What you will do. Return the records exactly, from the first line through the "ring dip: (337, 288)" line.
....
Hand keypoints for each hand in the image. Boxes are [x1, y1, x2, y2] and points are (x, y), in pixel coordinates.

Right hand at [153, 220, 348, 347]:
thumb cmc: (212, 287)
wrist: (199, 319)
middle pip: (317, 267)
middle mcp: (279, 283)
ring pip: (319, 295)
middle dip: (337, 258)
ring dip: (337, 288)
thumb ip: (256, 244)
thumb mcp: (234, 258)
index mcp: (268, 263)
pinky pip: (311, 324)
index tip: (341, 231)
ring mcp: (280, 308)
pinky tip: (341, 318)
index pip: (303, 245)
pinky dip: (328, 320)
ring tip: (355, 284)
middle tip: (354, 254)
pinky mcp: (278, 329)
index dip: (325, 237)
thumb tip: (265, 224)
....
Response below.
Hand keypoints for each hand in the image. Boxes are [x1, y1, x2, y2] and points are (x, y), in pixel coordinates.

Right hand at [153, 220, 348, 347]:
thumb cmc: (212, 287)
wrist: (199, 319)
middle pip: (317, 267)
middle mcp: (279, 283)
ring pip: (319, 295)
middle dip: (337, 258)
ring dip: (337, 288)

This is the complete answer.